ФРАГМЕНТ:

-------

Из мемуаров полковника французской армии барона Серузье видно, что он со своим отрядом, включавшим отборные войска, совершил рейд под Полтаву, а затем, в составе авангарда Великой армии первым ворвался в Малый Ярославец. Все это дает основание заключить, что отряд Серузье проводил глубокую разведку предполагаемого пути движения всей наполеоновской армии.

Сохранились заметки, сделанные Наполеоном в Москве не позднее 24 сентября. В них затронуты два вопроса: условия, которым должен отвечать отход из Москвы и направления отступления. Он рассчитывал отвести армию так, чтобы приблизиться к Франции и подвластным странам, обеспечить войска провиантом и фуражом, занять позицию, позволяющую вынудить правительство России вести переговоры о мире, и, наконец, сохранить престиж. Совершенно очевидно, что смоленско-минско-виленская дорога не отвечала второму условию: от Пюибюска Наполеон знал, что на ней не приготовлено никаких запасов. В том же документе Наполеон отметил, что «Москва больше не представляет никакого интереса», и остановился на трех возможных путях отступления. Отход в направлении на Киев он считал наиболее выгодным, но опасным, так как туда, по его словам, «направляется Дунайская армия». Отступление на Смоленск рассматривалось в двух вариантах: через Калугу или прямо из Москвы. Отдавая предпочтение второму, он перечислял его преимущества: «Врага нет, мы хорошо знаем дорогу и она короче на 5 маршей, на полпути мы сможем даже получить обозы из Смоленска». Однако, учтя, что «в Смоленске и Витебске очень мало запасов», Наполеон пришел к заключению, что отходить в данный район невозможно. От третьего направления — на Петербург — позже он также отказался. Единственно реальным оставался юго-западный путь. Покидая Москву, Наполеон заявил: «Так как в подобных обстоятельствах надо остановиться на плане наименее опасном, я решился на отступление к Киеву, что кажется наиболее выгодным».

Почему сложилось такое решение? Составляя заметки, Наполеон еще не знал, куда направится Дунайская армия, встречи с которой он желал избежать. В начале октября ему стало известно, что она действует против Шварценберга под Брест-Литовском. Следовательно, ни этой армии, ни других крупных русских сил, как показала разведка, на этом направлении не было.

-------

НАД ЧЕМ РАБОТАТЬ:
A. Изложите фрагмент о планах отступления Наполеона из Москвы в двух предложениях.
B. Напишите продолжение фрагмента о планах отступления Наполеона из Москвы, начав сразу после его последнего предложения.

-------

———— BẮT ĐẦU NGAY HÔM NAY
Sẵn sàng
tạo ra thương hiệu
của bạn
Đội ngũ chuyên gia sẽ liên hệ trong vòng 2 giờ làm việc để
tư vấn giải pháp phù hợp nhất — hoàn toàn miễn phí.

-------

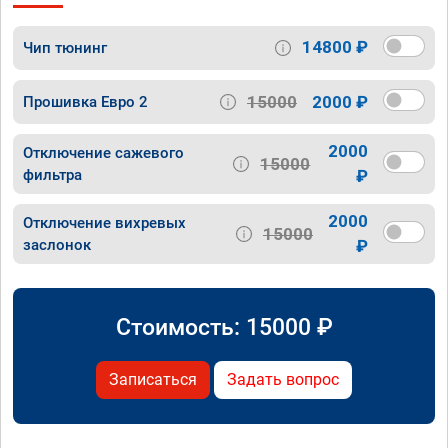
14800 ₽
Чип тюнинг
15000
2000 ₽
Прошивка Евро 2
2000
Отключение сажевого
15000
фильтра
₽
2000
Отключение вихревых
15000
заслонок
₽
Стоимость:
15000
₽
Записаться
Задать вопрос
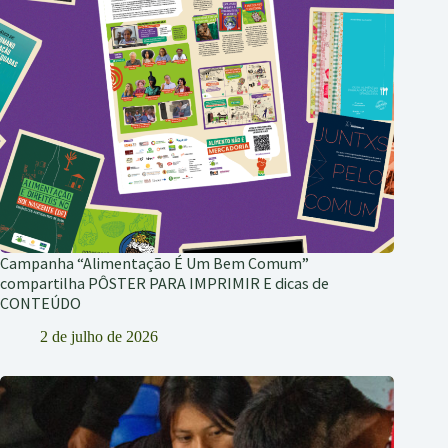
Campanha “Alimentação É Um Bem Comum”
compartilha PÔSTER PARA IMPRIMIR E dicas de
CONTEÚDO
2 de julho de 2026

-------

ОТВЕТЫ К УПРАЖНЕНИЮ:
A. В заметках, сделанных в Москве не позднее 24 сентября, Наполеон рассмотрел три возможных пути отступления: на Киев, на Смоленск и на Петербург. Смоленское направление он отверг из-за малых запасов в Смоленске и Витебске, от петербургского позже тоже отказался, а узнав в начале октября, что Дунайская армия действует против Шварценберга под Брест-Литовском, решился на отступление к Киеву как наиболее выгодное.

B.
Среди маршалов Наполеона вначале не было единого мнения. На последнем военном совете, который состоялся в Москве, Мюрат предложил идти на Петербург, Ней— вернуться в Смоленск, а Даву склонял всех напасть на русские войска, сжечь Тулу и Калугу и двинуться на Украину. Победила точка зрения Даву. Служивший в Великой армии голландский генерал Дедем де Гельдер позднее вспоминал: «Был принят совет Даву. Этот план был блестящий и казался возможным, но надо было не медлить в его исполнении». В случае успеха наполеоновские войска двигались бы действительно по богатым, не тронутым войной районам. На их пути находились Трубчевск, Сосницы и Киев, где в начале октября хранилось около 600 тыс. четвертей провианта и фуража; в Орловской, Черниговской и других губерниях также можно было найти продовольствие.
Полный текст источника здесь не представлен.